[Task requirements]: Below is a listing with pictures in it. Copy it exactly without them.

━━━━━ Dataset extract

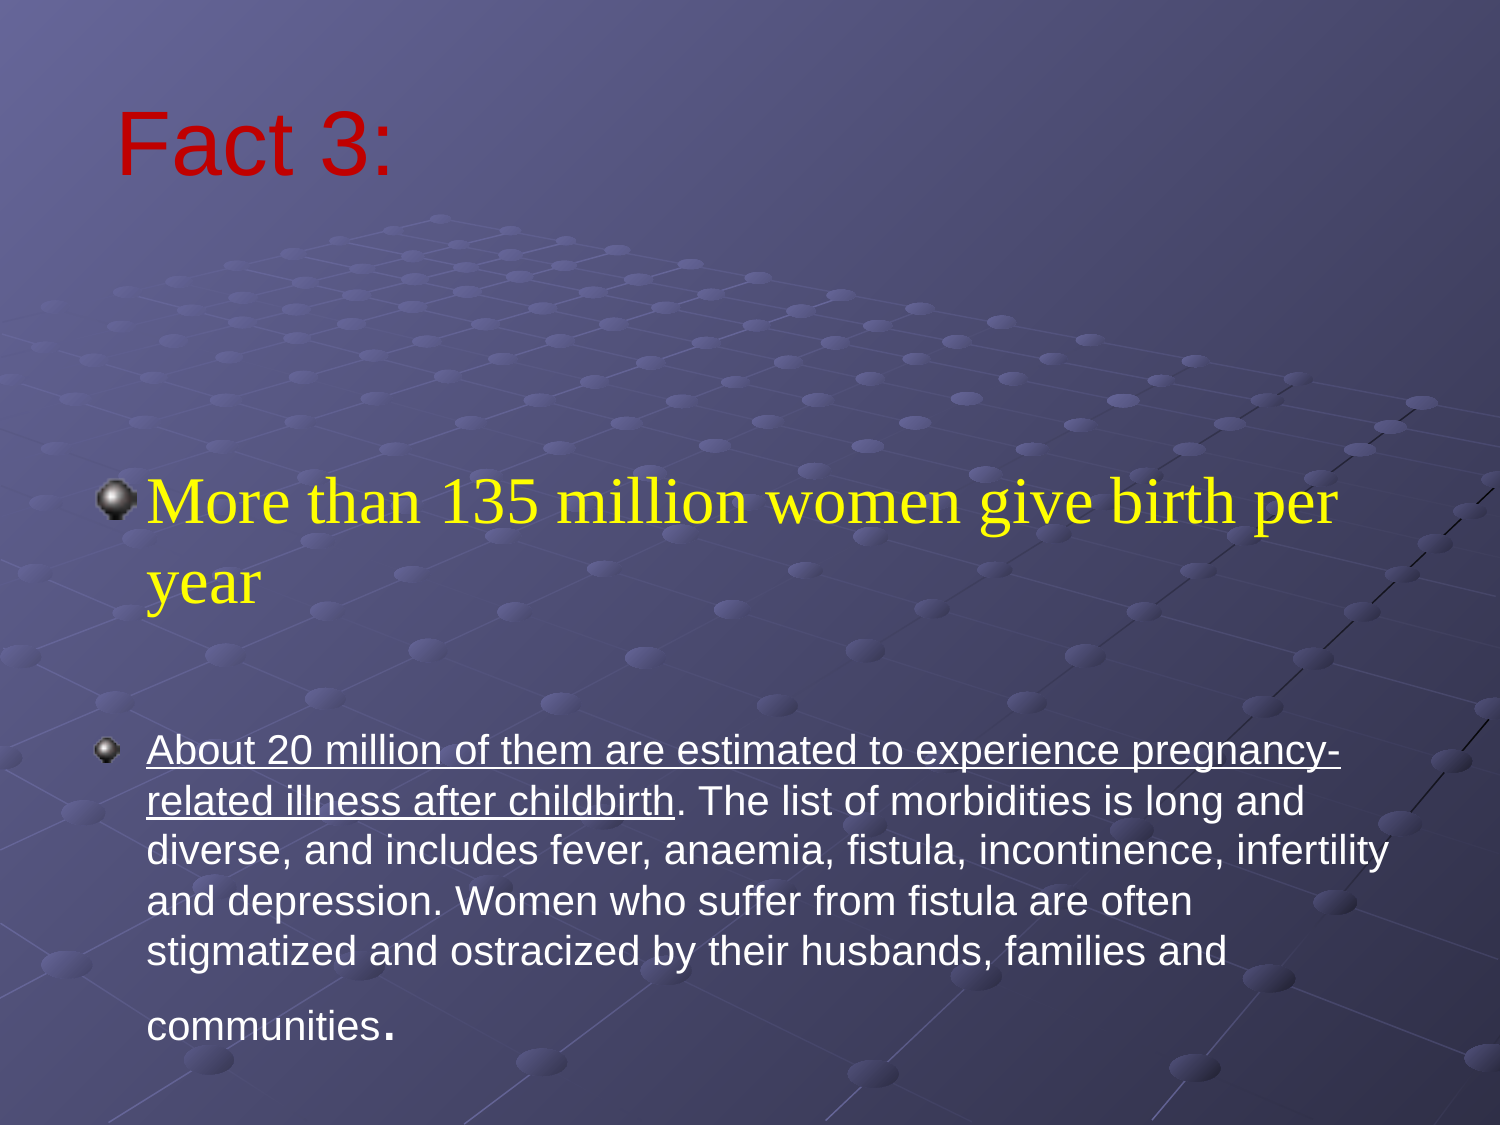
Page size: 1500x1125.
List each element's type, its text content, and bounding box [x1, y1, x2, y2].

title Fact 3: [74, 44, 463, 233]
list More than 135 million women give birth per year About 20 million of them are estimated to experience pregnancy-related illness after childbirth. The list of morbidities is long and diverse, and includes fever, anaemia, fistula, incontinence, infertility and depression. Women who suffer from fistula are often stigmatized and ostracized by their husbands, families and communities. [74, 262, 1426, 1007]
picture [90, 733, 120, 763]
picture [90, 473, 137, 520]
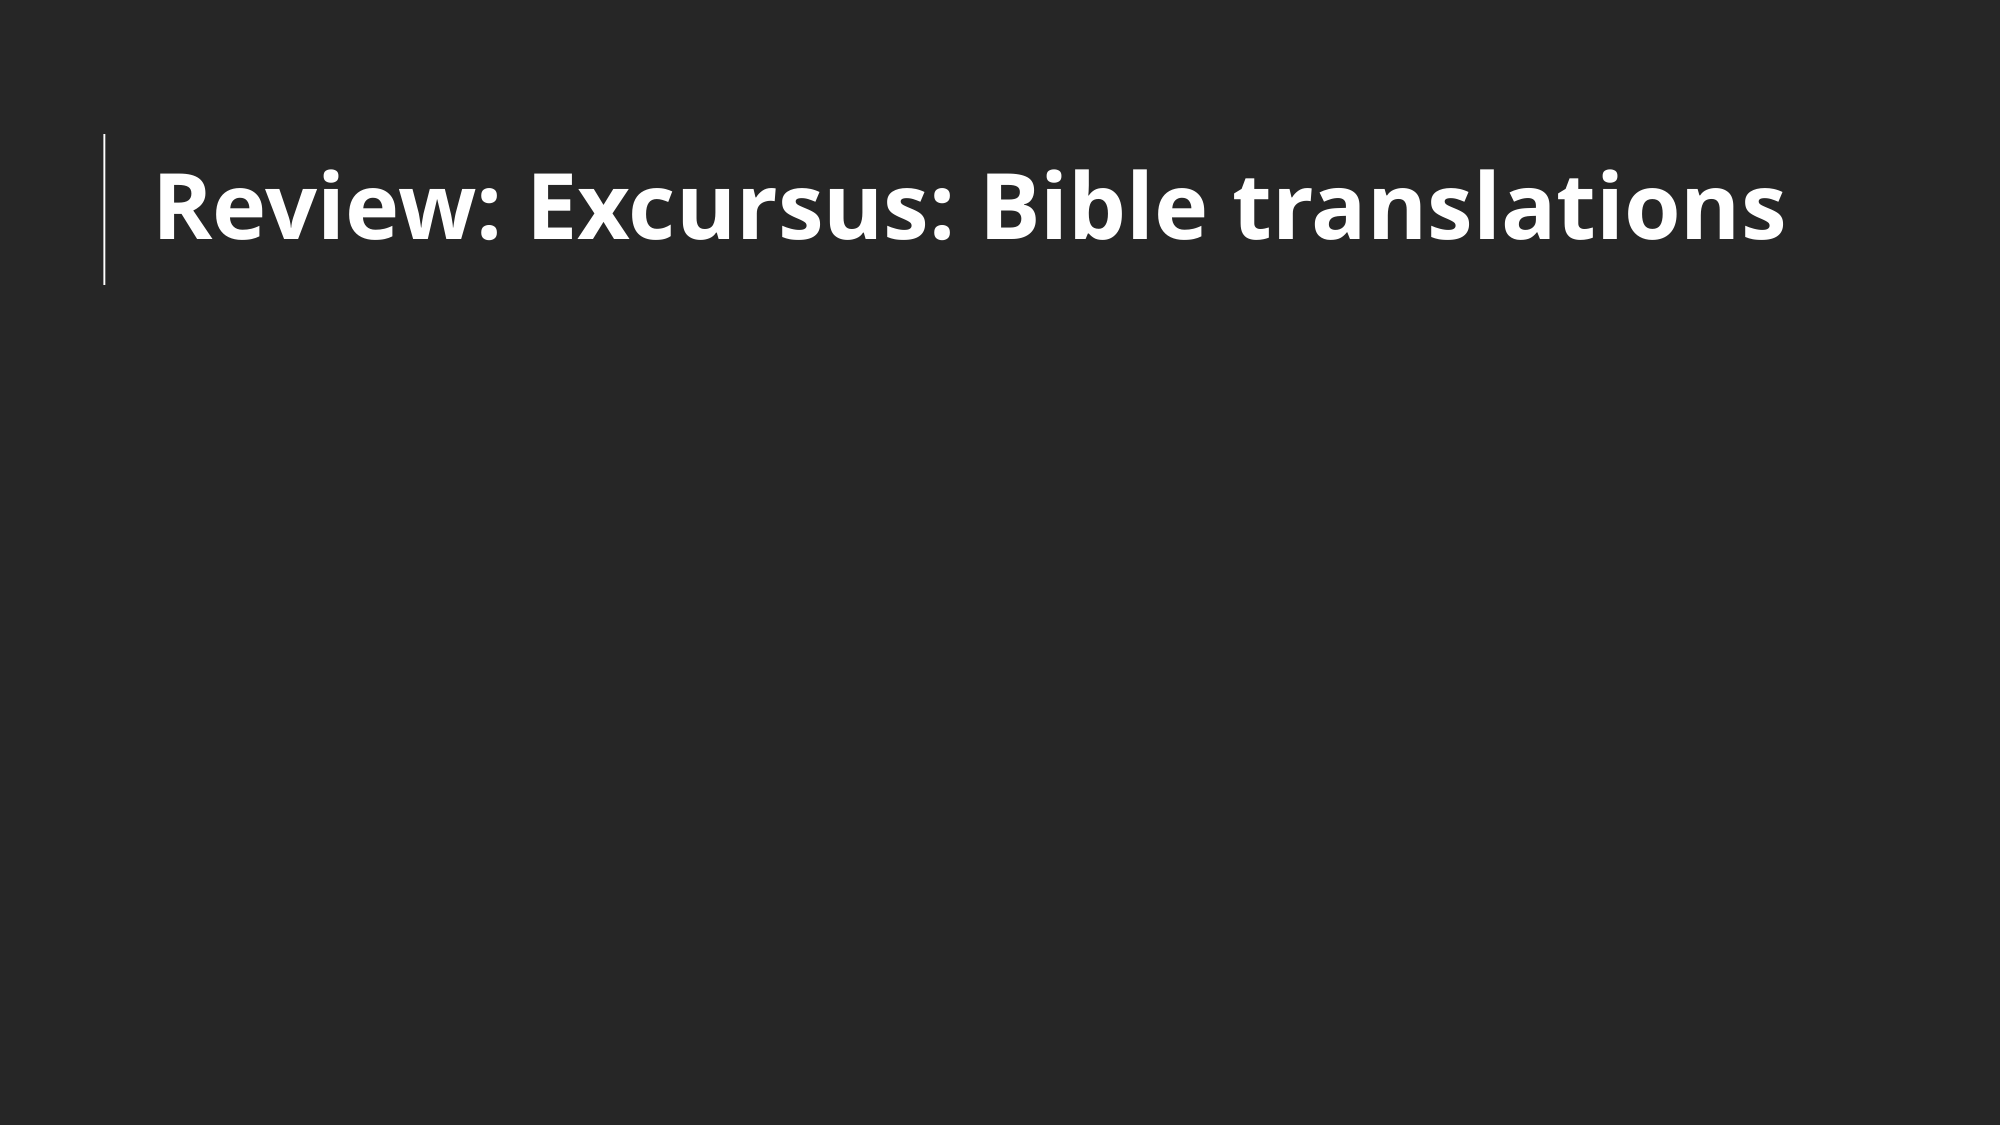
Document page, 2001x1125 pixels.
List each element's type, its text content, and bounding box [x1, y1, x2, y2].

━━━━━━━━━━

[Response]:
Page size: 1500x1125.
List each element's type, its text content, and bounding box [x1, y1, x2, y2].

title Fact 3: [74, 44, 463, 233]
list More than 135 million women give birth per year About 20 million of them are estimated to experience pregnancy-related illness after childbirth. The list of morbidities is long and diverse, and includes fever, anaemia, fistula, incontinence, infertility and depression. Women who suffer from fistula are often stigmatized and ostracized by their husbands, families and communities. [74, 262, 1426, 1007]
picture [90, 733, 120, 763]
picture [90, 473, 137, 520]
Document page, 2001x1125 pixels.
List each element's type, its text content, and bounding box [x1, y1, x2, y2].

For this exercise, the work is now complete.